Cookbook keeps it all in the El Bulli family
Did you ever wonder what staff meals were like at El Bulli, Ferran Adria's late, great monument to experimental cooking? It wasn't all spherical olives and foam, that's for sure. At least, not judging by Adria's newest book, "The Family Meal." It's a big, handsome tome that offers a lot of interesting, if sometimes curious, browsing.
It takes a very different approach than Adria's other books, though it's similarly graphics-intensive. Each recipe has a photo showing the ingredients, then step-by-step instructional photos, and most recipes come with guidelines for scaling them up to serve as many as 75 people.

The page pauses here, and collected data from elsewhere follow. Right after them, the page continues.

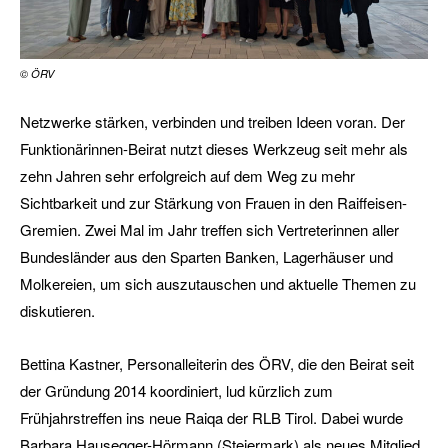
© ÖRV
Netzwerke stärken, verbinden und treiben Ideen voran. Der
Funktionärinnen-Beirat nutzt dieses Werkzeug seit mehr als
zehn Jahren sehr erfolgreich auf dem Weg zu mehr
Sichtbarkeit und zur Stärkung von Frauen in den Raiffeisen-
Gremien. Zwei Mal im Jahr treffen sich Vertreterinnen aller
Bundesländer aus den Sparten Banken, Lagerhäuser und
Molkereien, um sich auszutauschen und aktuelle Themen zu
diskutieren.
Bettina Kastner, Personalleiterin des ÖRV, die den Beirat seit
der Gründung 2014 koordiniert, lud kürzlich zum
Frühjahrstreffen ins neue Raiqa der RLB Tirol. Dabei wurde
Barbara Hausegger-Hörmann (Steiermark) als neues Mitglied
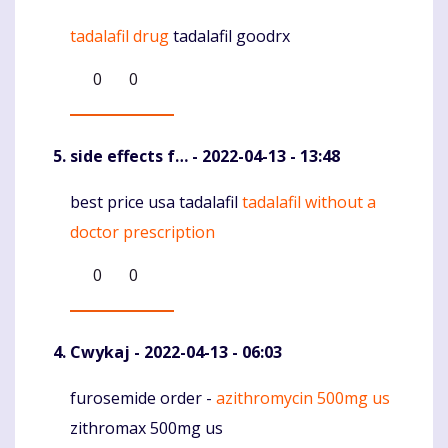
tadalafil drug
tadalafil goodrx
Komentaras
0
0
side effects f…
- 2022-04-13 - 13:48
best price usa tadalafil
tadalafil without a
Komentaras
doctor prescription
0
0
Cwykaj
- 2022-04-13 - 06:03
furosemide order -
azithromycin 500mg us
Komentaras
zithromax 500mg us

There are really good-looking recipes for such Spanish fundamentals as romesco sauce and picada (a parsley paste with saffron and hazelnuts), and instructions for preparing sofrito (the fried garlic, onion and tomato mixture that is the basis of so many Spanish dishes) in bulk. And then there are recipes for cheeseburgers (the hamburger is bound with an egg and soaked bread) and teriyaki sauce (made with crushed ginger and lemon grass and seasoned with sugar and honey).
Obviously, some of the dishes are more interesting than others. But if you stick with the kind of food the cooks in the El Bulli kitchen probably know best -– mackerel and potato stew, bread with chocolate and olive oil, beans with clams -– you should do fairly well.